Regulation of serotonin transport by geranylgeranyl transferase and Ca 2+ /calmodulin‐dependent protein kinase II

Abstract

The serotonin transporter (SERT) transports extracellular serotonin (5HT) into neuron terminals and serves as the primary mechanism by which 5HT is regulated in the brain. Recently, it has been shown that SERT activity is increased after treatment with cholesterol-lowering statin drugs in a manner independent of cholesterol but dependent on the cholesterol biosynthetic intermediate geranylgeranyl pyrophosphate (GGPP). GGPP and its corresponding enzyme geranylgeranyl transferase (GGT) lipidate proteins for targeting to the plasma membrane. Although statins are known to increase constitutive activity of the canonical targets of GGPP including Rac1, CDC42, and RhoA, the mechanism by which GGPP regulates SERT activity is unknown.

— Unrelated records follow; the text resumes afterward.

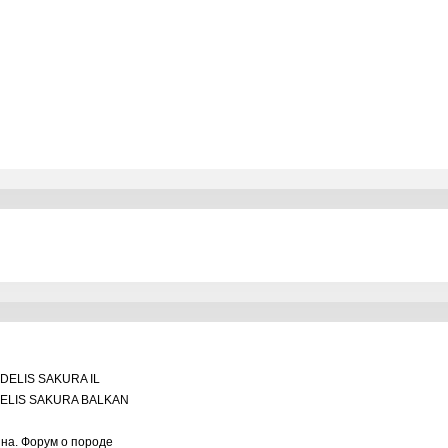
DELIS SAKURA IL
ELIS SAKURA BALKAN
ина. Форум о породе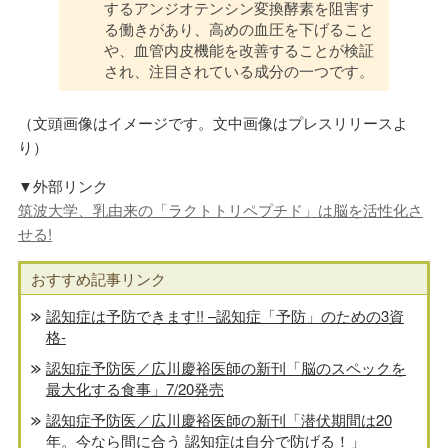
するアンジオテンシン変換酵素を阻害す
る働きがあり、高めの血圧を下げること
や、血管内皮機能を改善することが検証
され、注目されている成分の一つです。
（文頭画像はイメージです。文中画像はプレスリリースよ
り）
▼外部リンク
筑波大学、乳由来の「ラクトトリペプチド」は脳を活性化さ
せる!
おすすめ記事リンク
認知症は予防できます!! –認知症「予防」のための3資
格-
認知症予防医／広川慶裕医師の新刊「脳のスペックを
最大化する食事」7/20発売
認知症予防医／広川慶裕医師の新刊「潜伏期間は20
年。今なら間に合う 認知症は自分で防げる！」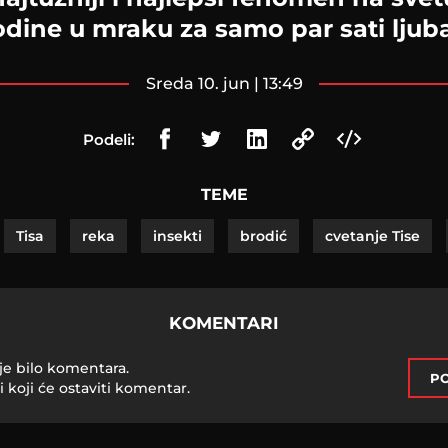
dine u mraku za samo par sati ljub
sreda 10. jun | 13:49
Podeli:
TEME
Tisa
reka
insekti
brodić
cvetanje Tise
KOMENTARI
je bilo komentara.
PO
i koji će ostaviti komentar.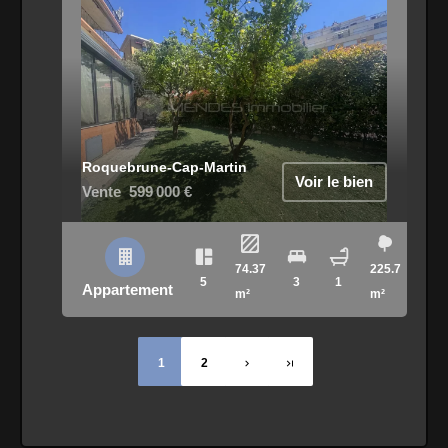
Roquebrune-Cap-Martin
Voir le bien
Vente
599 000 €
74.37
225.7
5
3
1
Appartement
m²
m²
1
2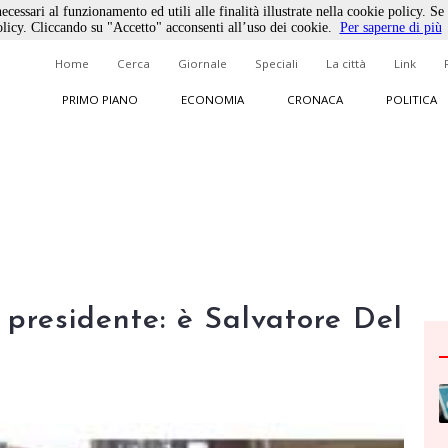
ecessari al funzionamento ed utili alle finalità illustrate nella cookie policy. Se
licy. Cliccando su "Accetto" acconsenti all’uso dei cookie.
Per saperne di più
Home
Cerca
Giornale
Speciali
La città
Link
PRIMO PIANO
ECONOMIA
CRONACA
POLITICA
 presidente: è Salvatore Del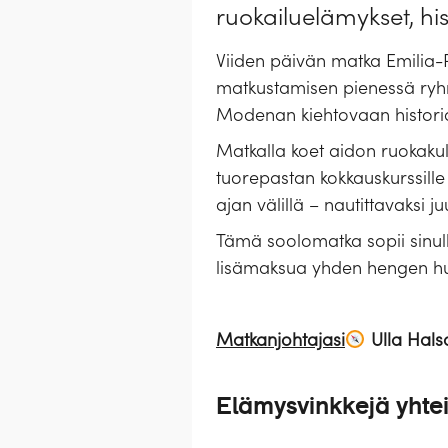
ruokailuelämykset, h
Viiden päivän matka Emilia
matkustamisen pienessä ryhmä
Modenan kiehtovaan historiaa
Matkalla koet aidon ruokakultt
tuorepastan kokkauskurssille
ajan välillä – nautittavaksi ju
Tämä soolomatka sopii sinulle
lisämaksua yhden hengen h
Matkanjohtajasi
Ulla Hals
Elämysvinkkejä yhte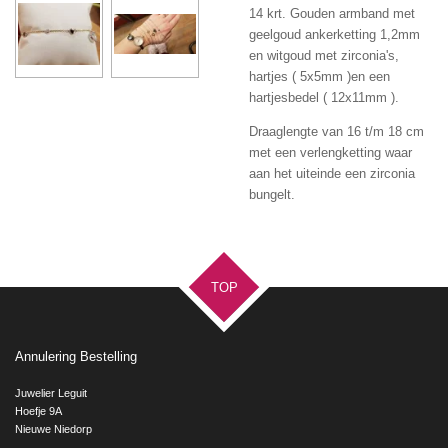
14 krt. Gouden armband met
geelgoud ankerketting 1,2mm
en witgoud met zirconia's,
hartjes ( 5x5mm )en een
hartjesbedel ( 12x11mm ).
Draaglengte van 16 t/m 18 cm
met een verlengketting waar
aan het uiteinde een zirconia
bungelt.
TOP
Annulering Bestelling
Juwelier Leguit
Hoefje 9A
Nieuwe Niedorp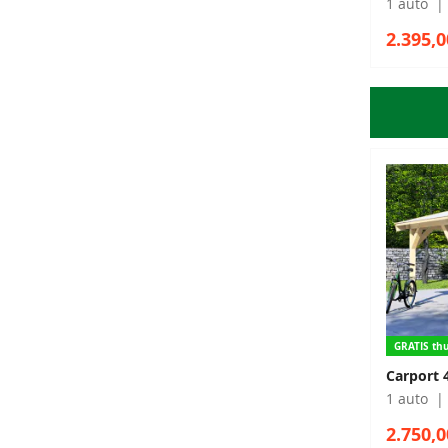
1 auto
2.395,0
GRATIS thu
Carport 
1 auto
2.750,0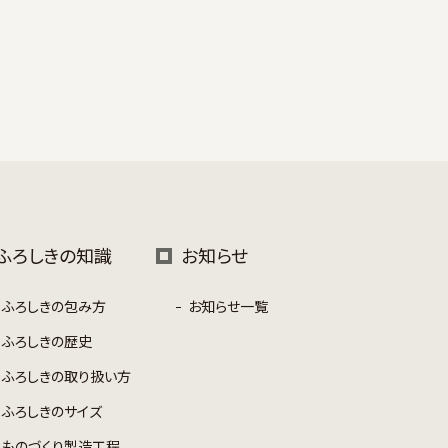
ふろしきの知識
お知らせ
ふろしきの包み方
お知らせ一覧
ふろしきの歴史
ふろしきの取り扱い方
ふろしきのサイズ
ものづくり製造工程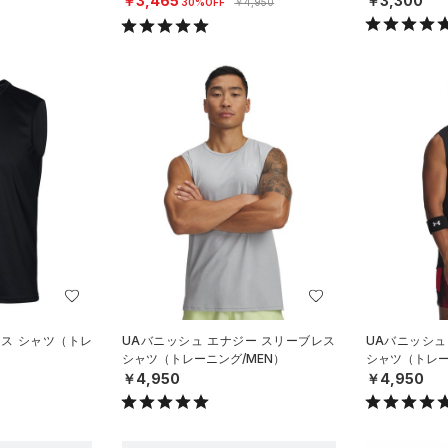
￥3,465
￥3,300
30%OFF
￥4,950
レス シャツ（トレ
UAバニッシュ エナジー スリーブレス
UAバニッシュ
シャツ（トレーニング/MEN）
シャツ（トレー
￥4,950
￥4,950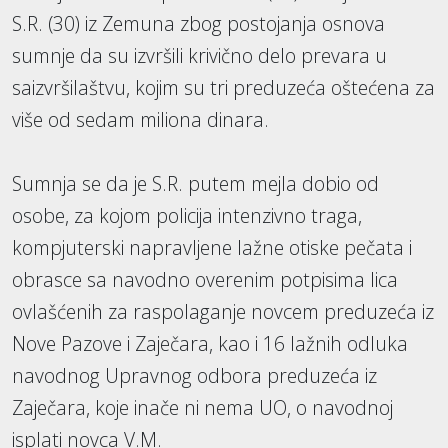
S.R. (30) iz Zemuna zbog postojanja osnova
sumnje da su izvršili krivično delo prevara u
saizvršilaštvu, kojim su tri preduzeća oštećena za
više od sedam miliona dinara.
Sumnja se da je S.R. putem mejla dobio od
osobe, za kojom policija intenzivno traga,
kompjuterski napravljene lažne otiske pečata i
obrasce sa navodno overenim potpisima lica
ovlašćenih za raspolaganje novcem preduzeća iz
Nove Pazove i Zaječara, kao i 16 lažnih odluka
navodnog Upravnog odbora preduzeća iz
Zaječara, koje inače ni nema UO, o navodnoj
isplati novca V.M.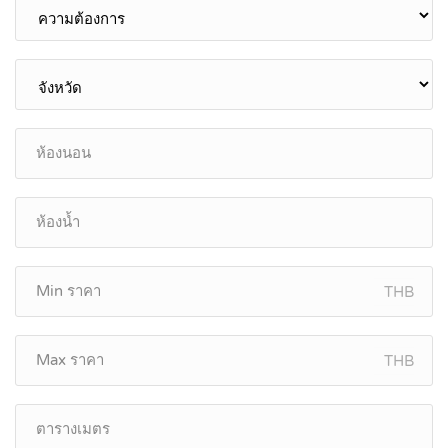
THB
THB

To investigate the role of GGPP on neuronal SERT function, serotonin neurons were modeled in serotonergic RN46A-B14 cells with stably overexpressed SERT. Simvastatin or a GGT inhibitor that specifically blocks geranylgeranylation by GGPP were applied to cells for 24hr and 5HT transport was assayed by measuring 5HT uptake in cells after incubation with exogenous 5HT. Simvastatin and GGT inhibition increased 5HT uptake by 58% and 82% (Mean (SEM): Veh=2.09 (0.30), Sim=4.99 (0.53), GGT=11.84 (2.63), p<0.05), respectively, in a manner blocked by fluoxetine. Pharmacological inhibition of CDC42 or knockdown of the mRNA for RhoA did not block statin-increased 5HT uptake. Protein kinases p38 mitogen-activated protein kinase (P38MAPK) and Ca2+/calmodulin-dependent protein kinase II (CaMKII) were also investigated based on their regulation downstream of GGPP. While phosphorylation of P38MAPK was significantly increased by 37% after 24hr simvastatin treatment (Mean (SEM): Veh=100 (6.7), Sim=159 (19.0), p<0.02), inhibition of P38MAPK did not block statin-increased uptake. However, inhibition of CaMKII with CaMKII inhibitor Tat-CN21 dose-dependently blocked statin-increased 5HT uptake (Mean (SEM): Veh=100 (0), Sim=263 (25.8), Tat-CN21=119.48 (12.2), p<0.001). Ongoing studies of the inhibition of GGT on 5HT uptake are being conducted using a panel of CaMKII inhibitors including Tat-CN21, myristoylated autocamtide-2-related inhibitory peptide, and small molecule inhibitors with corresponding control agents. Our results indicate that SERT is regulated through the isoprenylation pathway in a GGPP, GGT and CaMKII-dependent manner.